Este estudo de caso, relacionado com o processo de impeachment do Governo Collor, foi realizado para melhor podermos interpretar a ação da CBL. Analisando este período podemos perceber que não existiu uma postura rígida da associação. Ela e seus integrantes, nomeadamente os autores de colunas no Sabiá, foram-se posicionando de acordo com os acontecimentos do Brasil. Motivados por eles, atuaram na esfera pública portuguesa quando entenderam que era necessário na manifestação em frente a Embaixada do Brasil em Lisboa. Entretanto foi relevante, como um mês após a vitória do impeachment, o Sabiá, enquanto unidade editorial, voltou suas atenções para as questões relativas aos imigrantes, como a do visto de residência. Existiu uma coerência de todos neste aspeto, mesmo não existindo uma redação enquanto espaço onde se construía o jornal. A convivência dos imigrantes nos momentos de lazer e de trabalho na Casa do Brasil de Lisboa serviu neste caso para cristalizar uma opinião geral da associação sobre os desdobramentos do impeachment de Collor.

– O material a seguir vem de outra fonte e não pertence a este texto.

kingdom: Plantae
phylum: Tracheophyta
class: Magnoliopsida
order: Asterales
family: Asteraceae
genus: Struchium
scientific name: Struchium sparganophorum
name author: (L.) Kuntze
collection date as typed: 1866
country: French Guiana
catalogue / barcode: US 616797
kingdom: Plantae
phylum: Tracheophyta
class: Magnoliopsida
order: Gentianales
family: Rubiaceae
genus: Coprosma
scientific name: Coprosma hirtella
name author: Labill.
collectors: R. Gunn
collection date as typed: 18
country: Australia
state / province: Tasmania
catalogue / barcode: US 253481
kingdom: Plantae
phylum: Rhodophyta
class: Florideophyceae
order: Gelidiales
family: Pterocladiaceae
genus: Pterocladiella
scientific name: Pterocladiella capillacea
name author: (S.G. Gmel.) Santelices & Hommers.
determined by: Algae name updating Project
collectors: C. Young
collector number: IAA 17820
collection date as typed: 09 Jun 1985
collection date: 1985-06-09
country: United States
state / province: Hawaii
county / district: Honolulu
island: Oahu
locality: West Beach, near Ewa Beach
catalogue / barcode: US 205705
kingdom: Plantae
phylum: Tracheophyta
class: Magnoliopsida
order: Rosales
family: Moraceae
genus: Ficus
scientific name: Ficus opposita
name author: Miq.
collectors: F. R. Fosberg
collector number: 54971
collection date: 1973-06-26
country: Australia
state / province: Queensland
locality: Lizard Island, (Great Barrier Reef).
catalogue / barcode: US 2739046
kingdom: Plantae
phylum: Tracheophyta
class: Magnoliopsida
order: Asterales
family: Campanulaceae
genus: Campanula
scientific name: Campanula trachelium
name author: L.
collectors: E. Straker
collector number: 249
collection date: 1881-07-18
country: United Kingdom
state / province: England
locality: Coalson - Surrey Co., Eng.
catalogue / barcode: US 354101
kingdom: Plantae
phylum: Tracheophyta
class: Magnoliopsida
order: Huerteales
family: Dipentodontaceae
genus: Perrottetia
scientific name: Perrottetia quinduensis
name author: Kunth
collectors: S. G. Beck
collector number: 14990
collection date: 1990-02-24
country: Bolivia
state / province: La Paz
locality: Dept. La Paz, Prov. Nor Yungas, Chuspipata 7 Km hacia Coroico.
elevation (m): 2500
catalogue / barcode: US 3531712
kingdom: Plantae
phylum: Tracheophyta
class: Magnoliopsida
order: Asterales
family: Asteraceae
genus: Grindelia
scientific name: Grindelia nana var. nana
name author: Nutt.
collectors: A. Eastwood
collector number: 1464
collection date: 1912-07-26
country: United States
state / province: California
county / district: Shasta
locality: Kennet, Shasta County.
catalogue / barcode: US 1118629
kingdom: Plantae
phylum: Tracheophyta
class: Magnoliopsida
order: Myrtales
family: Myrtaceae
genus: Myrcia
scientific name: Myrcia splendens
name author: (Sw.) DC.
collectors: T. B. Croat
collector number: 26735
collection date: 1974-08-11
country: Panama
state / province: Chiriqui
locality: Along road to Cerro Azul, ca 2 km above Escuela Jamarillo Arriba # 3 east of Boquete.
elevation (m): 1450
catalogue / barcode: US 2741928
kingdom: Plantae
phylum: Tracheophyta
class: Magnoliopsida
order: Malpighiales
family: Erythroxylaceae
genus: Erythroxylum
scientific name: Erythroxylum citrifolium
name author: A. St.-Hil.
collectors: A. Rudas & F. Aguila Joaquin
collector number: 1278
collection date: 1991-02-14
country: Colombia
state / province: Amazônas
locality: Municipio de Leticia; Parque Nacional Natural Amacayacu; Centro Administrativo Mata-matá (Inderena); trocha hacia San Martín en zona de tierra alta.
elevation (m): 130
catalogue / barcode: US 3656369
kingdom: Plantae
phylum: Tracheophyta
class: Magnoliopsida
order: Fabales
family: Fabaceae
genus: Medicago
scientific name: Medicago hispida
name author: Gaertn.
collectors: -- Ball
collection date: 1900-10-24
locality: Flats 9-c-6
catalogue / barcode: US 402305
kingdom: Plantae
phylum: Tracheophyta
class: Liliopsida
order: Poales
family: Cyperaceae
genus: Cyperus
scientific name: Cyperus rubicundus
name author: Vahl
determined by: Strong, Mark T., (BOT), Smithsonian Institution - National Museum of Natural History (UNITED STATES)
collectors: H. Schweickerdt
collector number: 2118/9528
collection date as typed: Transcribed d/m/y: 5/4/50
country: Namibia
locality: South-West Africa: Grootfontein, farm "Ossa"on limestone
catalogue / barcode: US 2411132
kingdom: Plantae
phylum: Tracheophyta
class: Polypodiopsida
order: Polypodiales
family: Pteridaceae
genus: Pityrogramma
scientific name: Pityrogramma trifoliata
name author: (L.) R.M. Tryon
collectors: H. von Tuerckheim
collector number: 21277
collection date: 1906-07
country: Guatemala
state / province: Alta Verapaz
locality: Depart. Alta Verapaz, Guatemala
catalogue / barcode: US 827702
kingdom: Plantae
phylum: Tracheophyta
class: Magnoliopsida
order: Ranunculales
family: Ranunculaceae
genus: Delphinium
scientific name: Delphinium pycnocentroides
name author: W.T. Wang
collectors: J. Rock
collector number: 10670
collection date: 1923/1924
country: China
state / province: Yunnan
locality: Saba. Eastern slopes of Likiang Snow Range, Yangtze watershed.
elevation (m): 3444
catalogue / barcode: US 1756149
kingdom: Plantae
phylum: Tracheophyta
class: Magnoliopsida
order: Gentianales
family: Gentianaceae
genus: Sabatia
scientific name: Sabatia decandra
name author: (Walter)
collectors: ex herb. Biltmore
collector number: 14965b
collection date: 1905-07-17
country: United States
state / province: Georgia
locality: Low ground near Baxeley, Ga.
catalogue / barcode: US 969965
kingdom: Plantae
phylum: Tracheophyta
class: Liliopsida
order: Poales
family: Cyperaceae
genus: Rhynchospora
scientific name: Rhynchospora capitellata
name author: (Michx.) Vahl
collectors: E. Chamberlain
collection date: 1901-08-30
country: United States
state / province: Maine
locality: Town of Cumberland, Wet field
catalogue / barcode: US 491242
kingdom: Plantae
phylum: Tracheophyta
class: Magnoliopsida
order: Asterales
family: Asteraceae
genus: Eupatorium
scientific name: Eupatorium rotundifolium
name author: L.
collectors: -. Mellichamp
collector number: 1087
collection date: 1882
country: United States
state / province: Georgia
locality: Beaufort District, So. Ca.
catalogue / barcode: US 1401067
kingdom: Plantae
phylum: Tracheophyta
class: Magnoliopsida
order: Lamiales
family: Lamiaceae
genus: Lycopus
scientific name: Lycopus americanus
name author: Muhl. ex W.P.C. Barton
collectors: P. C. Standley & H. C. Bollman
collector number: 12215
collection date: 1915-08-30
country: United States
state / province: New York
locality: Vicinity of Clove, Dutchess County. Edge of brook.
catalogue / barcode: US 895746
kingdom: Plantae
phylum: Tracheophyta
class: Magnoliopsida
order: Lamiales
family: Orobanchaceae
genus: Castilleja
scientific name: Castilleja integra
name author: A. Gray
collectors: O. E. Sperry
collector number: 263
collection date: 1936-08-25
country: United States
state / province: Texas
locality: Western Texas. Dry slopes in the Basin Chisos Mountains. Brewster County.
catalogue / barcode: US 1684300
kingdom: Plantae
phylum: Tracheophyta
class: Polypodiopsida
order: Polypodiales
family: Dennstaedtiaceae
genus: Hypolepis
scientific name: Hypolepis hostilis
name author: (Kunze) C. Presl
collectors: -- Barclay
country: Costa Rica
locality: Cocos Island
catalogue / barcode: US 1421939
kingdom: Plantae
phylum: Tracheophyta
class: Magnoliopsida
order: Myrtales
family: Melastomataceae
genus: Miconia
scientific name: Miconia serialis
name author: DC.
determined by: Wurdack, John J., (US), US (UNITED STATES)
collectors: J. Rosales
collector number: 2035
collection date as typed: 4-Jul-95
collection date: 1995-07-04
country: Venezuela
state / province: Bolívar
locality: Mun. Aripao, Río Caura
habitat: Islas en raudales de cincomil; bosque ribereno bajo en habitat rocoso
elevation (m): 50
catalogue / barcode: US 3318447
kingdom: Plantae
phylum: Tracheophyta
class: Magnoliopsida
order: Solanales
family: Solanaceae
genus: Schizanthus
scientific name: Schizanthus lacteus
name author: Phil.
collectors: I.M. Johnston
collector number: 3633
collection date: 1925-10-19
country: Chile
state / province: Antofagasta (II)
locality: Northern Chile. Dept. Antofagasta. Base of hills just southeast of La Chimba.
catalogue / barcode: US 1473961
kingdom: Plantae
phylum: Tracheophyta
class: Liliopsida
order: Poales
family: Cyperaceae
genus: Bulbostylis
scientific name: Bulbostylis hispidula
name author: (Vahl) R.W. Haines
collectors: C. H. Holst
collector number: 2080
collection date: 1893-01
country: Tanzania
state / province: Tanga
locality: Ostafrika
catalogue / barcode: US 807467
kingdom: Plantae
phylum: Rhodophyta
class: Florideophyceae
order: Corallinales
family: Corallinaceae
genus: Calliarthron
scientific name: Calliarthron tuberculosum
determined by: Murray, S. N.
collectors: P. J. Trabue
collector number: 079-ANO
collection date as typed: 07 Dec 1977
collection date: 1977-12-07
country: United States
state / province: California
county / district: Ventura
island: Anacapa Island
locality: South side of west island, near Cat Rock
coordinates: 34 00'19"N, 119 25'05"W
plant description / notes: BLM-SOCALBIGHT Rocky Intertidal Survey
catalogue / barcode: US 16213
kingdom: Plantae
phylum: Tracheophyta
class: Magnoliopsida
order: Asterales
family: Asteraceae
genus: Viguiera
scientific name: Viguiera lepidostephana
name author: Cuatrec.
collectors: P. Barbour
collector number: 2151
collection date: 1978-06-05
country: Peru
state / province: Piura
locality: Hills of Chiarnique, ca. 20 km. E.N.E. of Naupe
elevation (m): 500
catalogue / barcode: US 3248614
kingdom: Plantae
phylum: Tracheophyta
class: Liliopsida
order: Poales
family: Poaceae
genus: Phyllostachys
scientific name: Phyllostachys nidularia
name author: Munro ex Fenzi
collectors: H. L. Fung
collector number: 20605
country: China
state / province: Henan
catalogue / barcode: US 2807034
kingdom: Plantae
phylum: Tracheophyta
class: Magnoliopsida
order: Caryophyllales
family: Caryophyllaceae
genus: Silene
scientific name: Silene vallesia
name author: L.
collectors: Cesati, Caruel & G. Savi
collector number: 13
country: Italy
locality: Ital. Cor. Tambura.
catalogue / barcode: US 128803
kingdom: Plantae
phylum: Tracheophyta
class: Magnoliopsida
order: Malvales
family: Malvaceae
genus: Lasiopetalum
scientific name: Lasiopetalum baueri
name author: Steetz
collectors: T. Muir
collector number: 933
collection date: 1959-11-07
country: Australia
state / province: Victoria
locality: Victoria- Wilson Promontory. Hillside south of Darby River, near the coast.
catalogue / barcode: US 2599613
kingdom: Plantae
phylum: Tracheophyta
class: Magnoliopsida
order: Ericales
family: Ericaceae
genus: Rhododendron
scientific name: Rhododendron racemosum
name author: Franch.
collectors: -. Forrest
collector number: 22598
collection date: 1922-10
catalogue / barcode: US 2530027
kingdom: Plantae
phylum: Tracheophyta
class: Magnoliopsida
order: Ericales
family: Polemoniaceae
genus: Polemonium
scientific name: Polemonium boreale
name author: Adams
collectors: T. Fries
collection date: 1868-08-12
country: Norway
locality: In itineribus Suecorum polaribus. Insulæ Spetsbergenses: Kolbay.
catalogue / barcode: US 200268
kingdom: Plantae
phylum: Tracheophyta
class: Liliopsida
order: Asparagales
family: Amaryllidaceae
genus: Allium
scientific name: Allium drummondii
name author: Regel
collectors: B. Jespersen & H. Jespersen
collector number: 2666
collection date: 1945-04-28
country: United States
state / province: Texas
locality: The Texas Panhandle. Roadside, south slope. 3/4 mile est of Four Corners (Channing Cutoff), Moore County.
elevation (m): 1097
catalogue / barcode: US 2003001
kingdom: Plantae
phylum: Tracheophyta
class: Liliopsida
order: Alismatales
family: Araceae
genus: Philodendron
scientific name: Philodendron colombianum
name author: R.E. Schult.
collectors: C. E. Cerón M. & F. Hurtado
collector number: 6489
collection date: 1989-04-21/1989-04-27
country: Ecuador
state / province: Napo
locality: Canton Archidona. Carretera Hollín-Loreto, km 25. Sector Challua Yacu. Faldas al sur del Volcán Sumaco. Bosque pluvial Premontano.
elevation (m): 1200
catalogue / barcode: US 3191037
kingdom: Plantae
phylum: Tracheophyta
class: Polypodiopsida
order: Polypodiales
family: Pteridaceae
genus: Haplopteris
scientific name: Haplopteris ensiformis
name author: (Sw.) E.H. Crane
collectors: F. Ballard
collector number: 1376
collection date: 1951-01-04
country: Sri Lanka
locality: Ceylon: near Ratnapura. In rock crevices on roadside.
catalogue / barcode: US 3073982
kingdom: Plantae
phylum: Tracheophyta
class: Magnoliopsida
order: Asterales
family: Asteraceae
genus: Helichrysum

Este breve estudo sobre o Sabiá nos permite refletir os complexos sentimentos dos imigrantes em relação à política interna de seu país de origem. Pois ao mesmo tempo em que existe o interesse e a preocupação com o que está acontecendo, há uma urgência nos assuntos ligados à nova vida deste sujeito em deslocamento. A ausência destes sujeitos na sua terra natal abre possibilidades para serem vistos como desertores ou desistentes em relação às questões internas. No caso da CBL, houve uma grande preocupação para informar o imigrante brasileiro que consumia o Sabiá, e principalmente criar uma imagem de que emigrar não é desistir, por meio dos textos, de atividades, de banda animada, entre outros conteúdos do jornal.